Trebek’s Appeal Endures

Feb 9, 2004  •  Post A Comment

“Shows like ours seem to be self-perpetuating, and I guess the host goes along with it,” said Alex Trebek, last year’s Daytime Emmy winner for outstanding game show host, who has been at the “Jeopardy!” podium for 20 years.
“To paraphrase what Mark Twain said makes something classic, people say they have seen our show even if they haven’t.”
Mr. Trebek, 63, has won three Emmys for hosting “Jeopardy!” and is always a contender. In a business that is said to worship youth, where performers, writers, directors and others can find themselves scrounging for work well before their AARP cards arrive unsolicited in the mail, game show hosts defy the pattern.
“A game show host is not just an announcer,” Mr. Trebek said. “The host is the director on the stage. The host has to have an eye for pacing, for keeping the game going. That’s a role that not only takes maturity, it is one that the audience perceives requires maturity. If there’s a reason why game show hosts are able to keep doing what we do after a white hair appears, that’s it.”
Mr. Trebek has been a mainstay of the game show world since he hosted “The Wizard of Odds” in 1973. Winning the Emmy, he said, is a matter of luck. “[The Emmy judges] sit in a room, watch tapes and then they vote. I believe that if we were told who got what number of votes it would always be a tight contest.”
Voters have responded in the past to Mr. Trebek’s deadpan delivery and businesslike demeanor and his intelligence, which makes him conversant on the broad range of information routinely dispensed on each program. But Mr. Trebek modestly credits his many past Emmy nominations to a numbers game.

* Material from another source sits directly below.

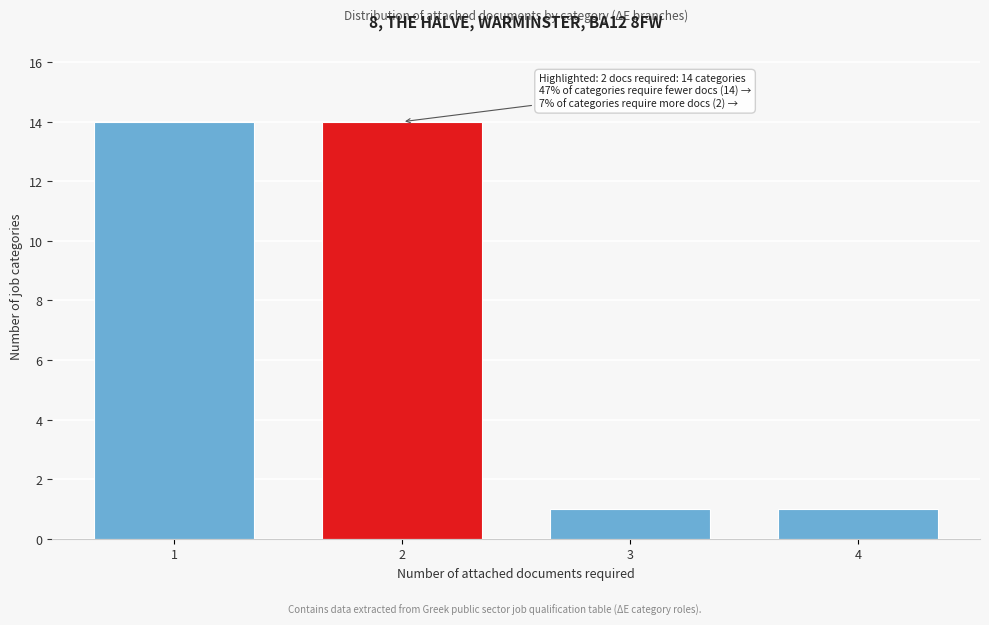

Reading left to right, what are all the values shown in this chart?

1=14	2=14	3=1	4=1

“There aren’t that many game shows on the air,” he said. “In the days when there were 15 or 20 game shows there were just about that many hosts, and the awards would reflect a greater number of nominees.”
Mr. Trebek watches other game shows and has respect for the other hosts, he said, but when it comes to the nuances that make them good at what they do, he offered no opinion.

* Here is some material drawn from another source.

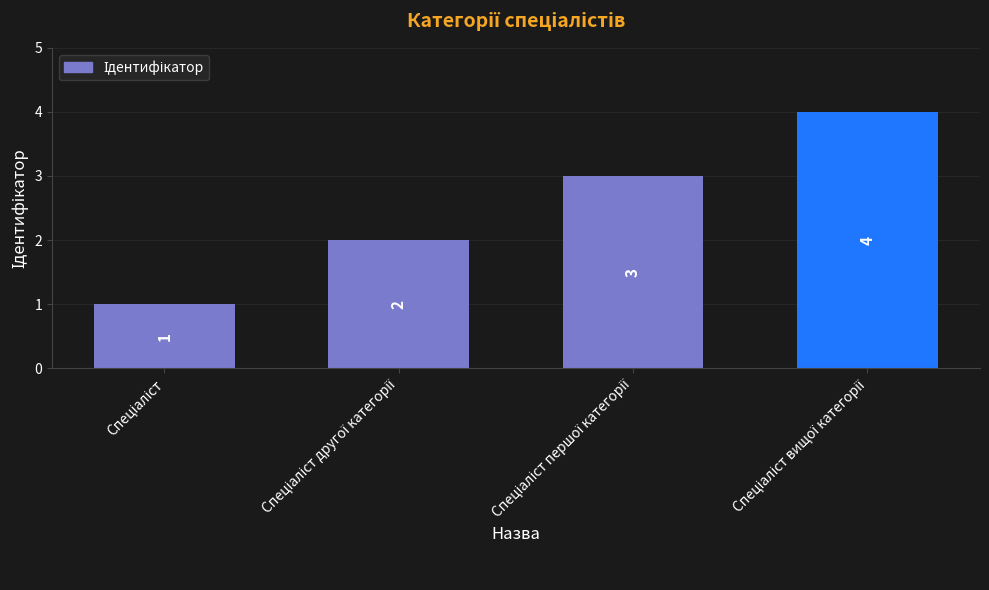

How many values are between 2 and 4?

3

“There are only a few occasions when I have watched someone else and picked up something they do that’s particularly special,” he said.

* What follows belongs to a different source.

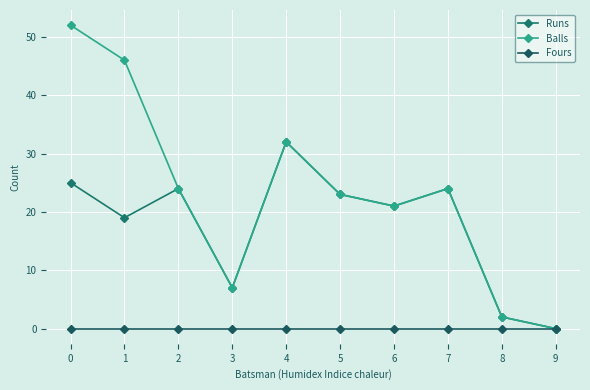

What is the difference between the second highest and minimum values in the Balls series?

46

“Mostly that revolves around how they go out to a commercial break. Saying `We’ll be right back’ can get tired. I have borrowed new ways of doing that from the others,” he said.
“What attracts me to game shows and perhaps why I have been able to hang around is that I like games and I like competition,” Mr. Trebek said.
“Every day the format is the same, but the audience watches because there are new clues, new contestants and Americans like the challenge themselves. Those are the same reasons it’s exciting for me to go out there every day.”